Task details:
Return the lines below that contain "down".

Task inputs:

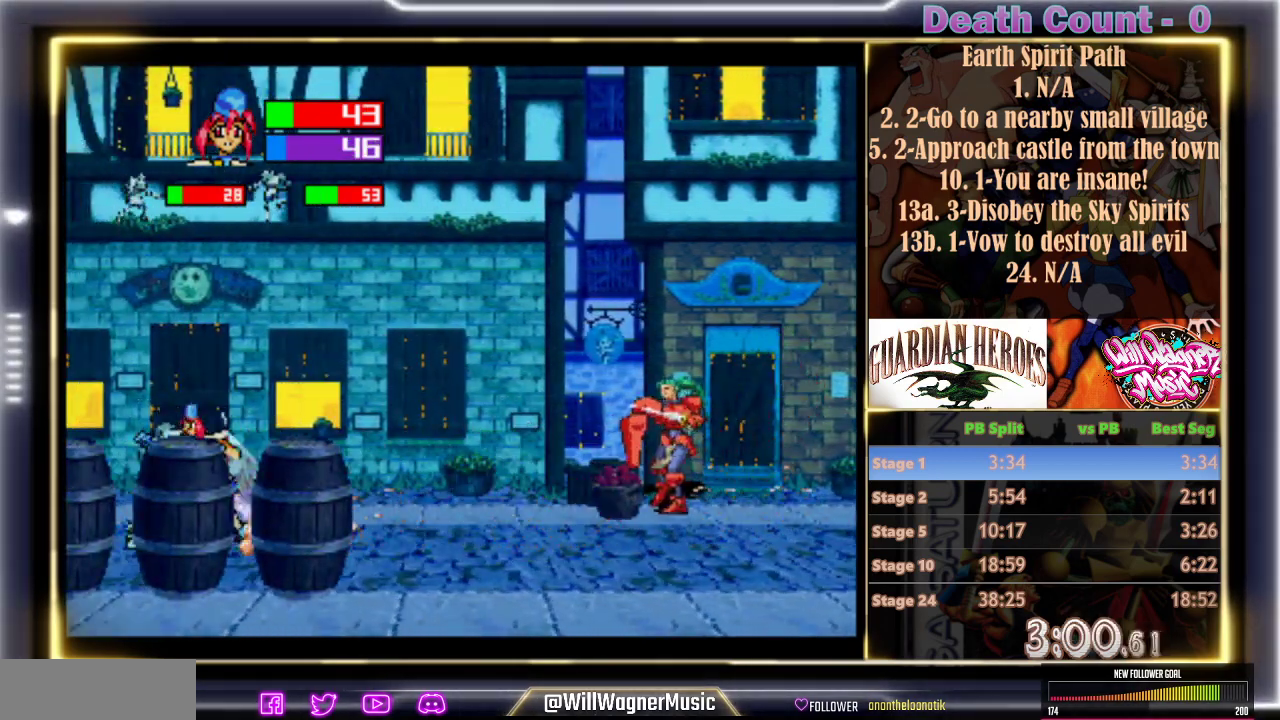
{"dt_ms": 500, "buttons": []}
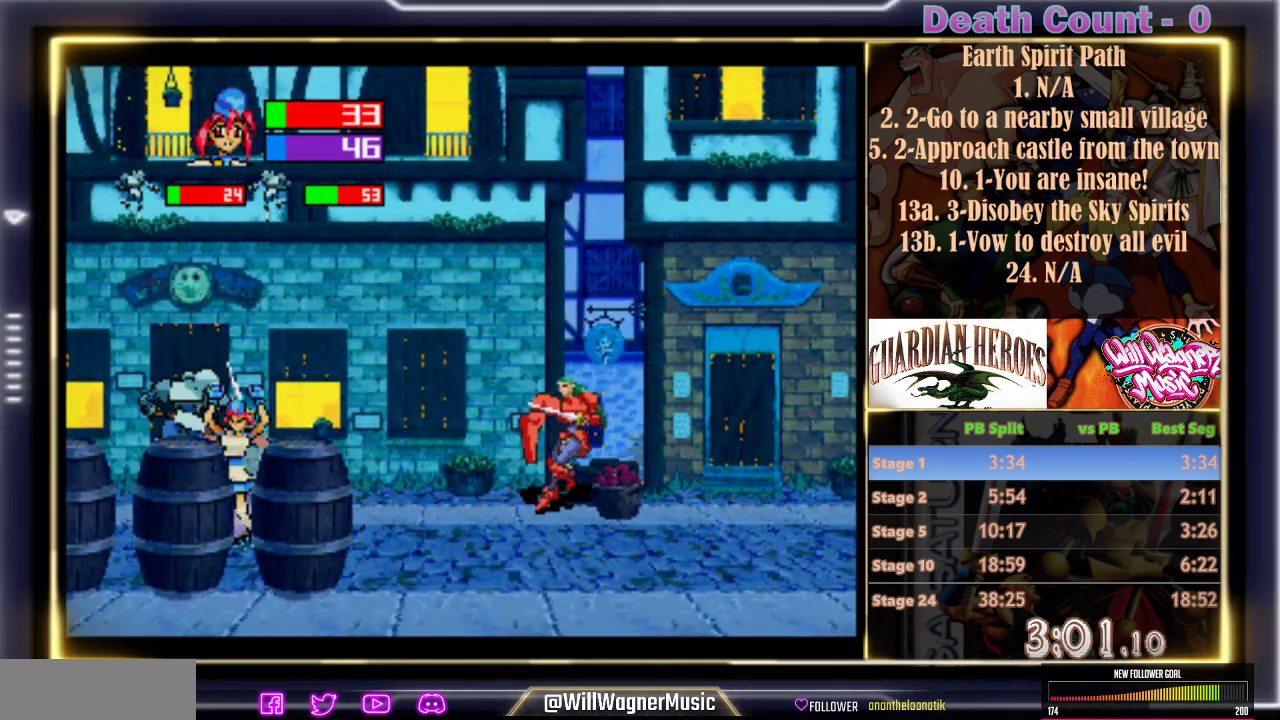
{"dt_ms": 500, "buttons": [], "events": [[67, "C", "down"], [150, "C", "up"], [200, "C", "down"], [283, "C", "up"], [383, "C", "down"], [450, "C", "up"]]}
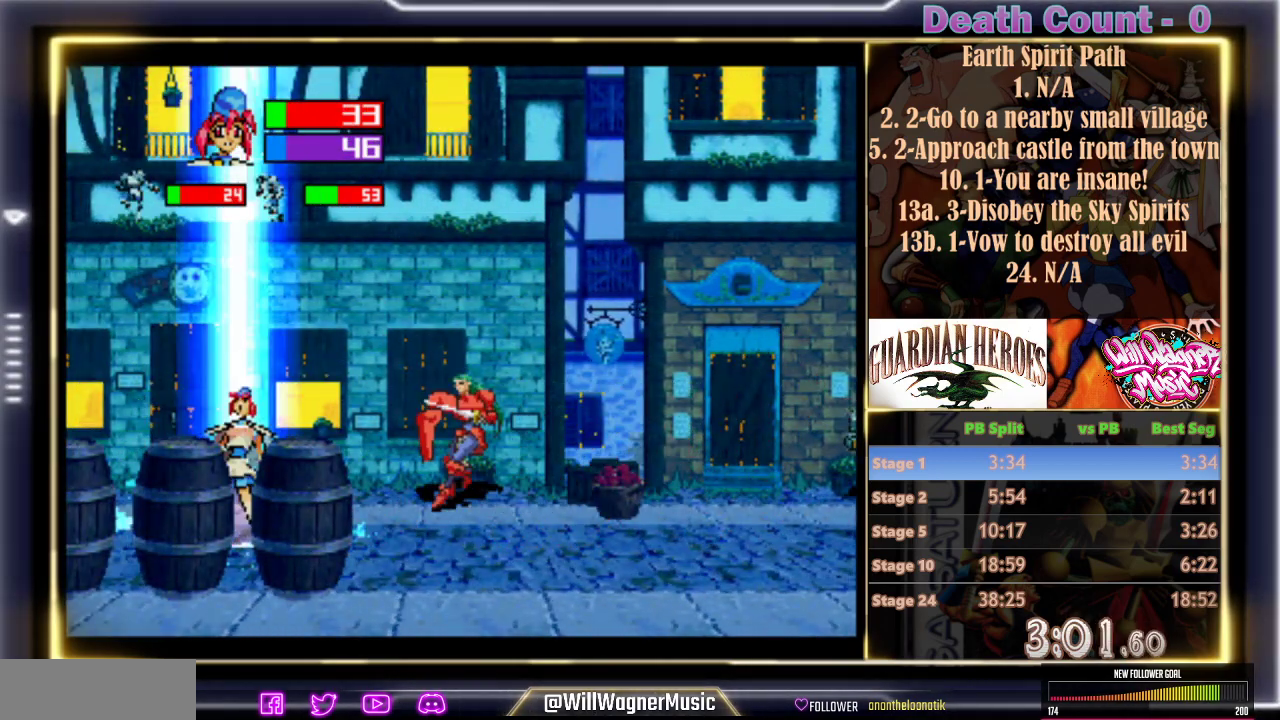
{"dt_ms": 500, "buttons": [], "events": [[33, "C", "down"], [117, "C", "up"], [200, "C", "down"], [283, "C", "up"], [400, "C", "down"], [467, "C", "up"]]}
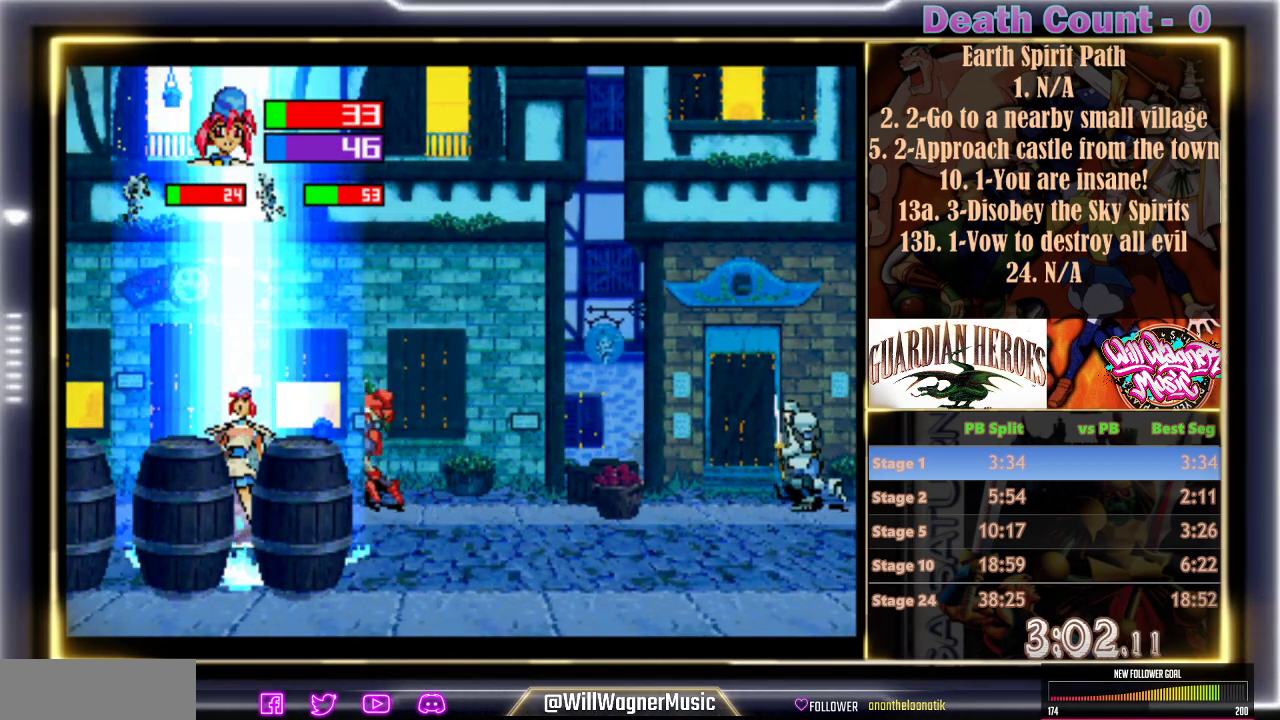
{"dt_ms": 500, "buttons": [], "events": [[67, "C", "down"], [133, "C", "up"], [217, "C", "down"], [300, "C", "up"], [367, "C", "down"], [450, "C", "up"]]}
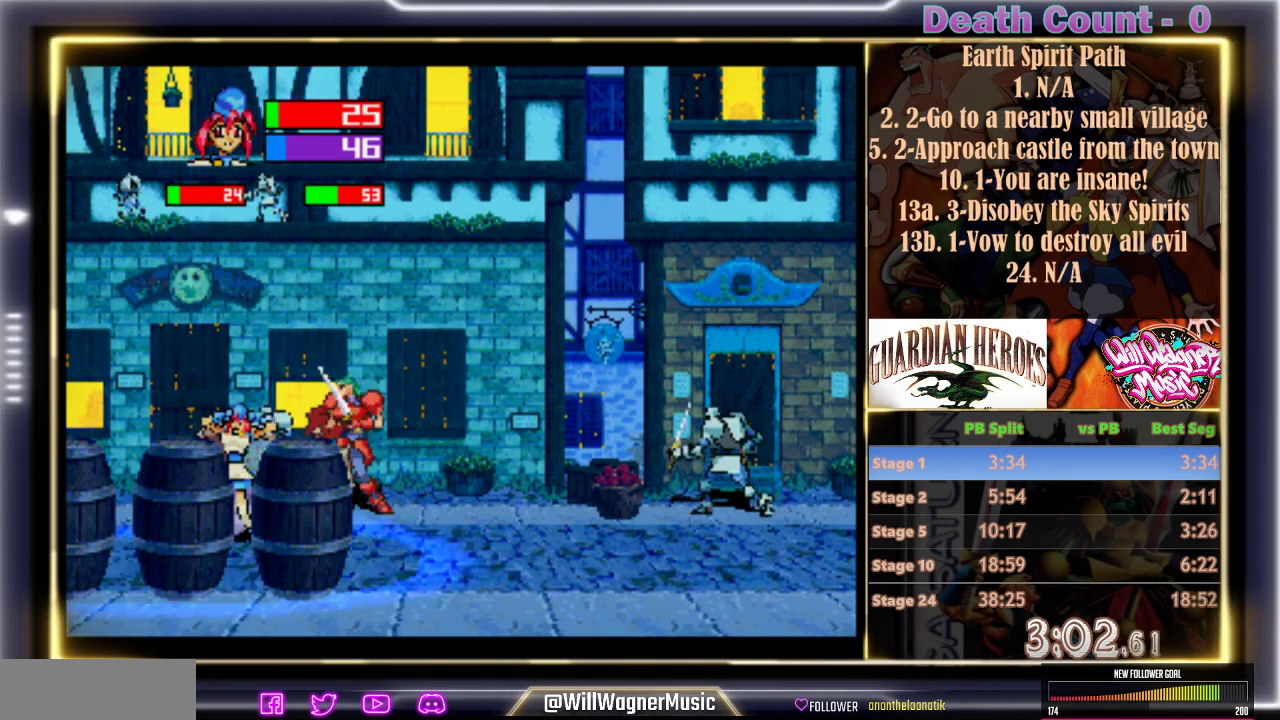
{"dt_ms": 500, "buttons": ["C"], "events": [[17, "C", "down"], [83, "C", "up"], [150, "C", "down"], [250, "C", "up"], [300, "C", "down"], [400, "C", "up"], [500, "C", "down"]]}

Answer section:
{"dt_ms": 500, "buttons": [], "events": [[67, "C", "down"], [150, "C", "up"], [200, "C", "down"], [283, "C", "up"], [383, "C", "down"], [450, "C", "up"]]}
{"dt_ms": 500, "buttons": [], "events": [[33, "C", "down"], [117, "C", "up"], [200, "C", "down"], [283, "C", "up"], [400, "C", "down"], [467, "C", "up"]]}
{"dt_ms": 500, "buttons": [], "events": [[67, "C", "down"], [133, "C", "up"], [217, "C", "down"], [300, "C", "up"], [367, "C", "down"], [450, "C", "up"]]}
{"dt_ms": 500, "buttons": ["C"], "events": [[17, "C", "down"], [83, "C", "up"], [150, "C", "down"], [250, "C", "up"], [300, "C", "down"], [400, "C", "up"], [500, "C", "down"]]}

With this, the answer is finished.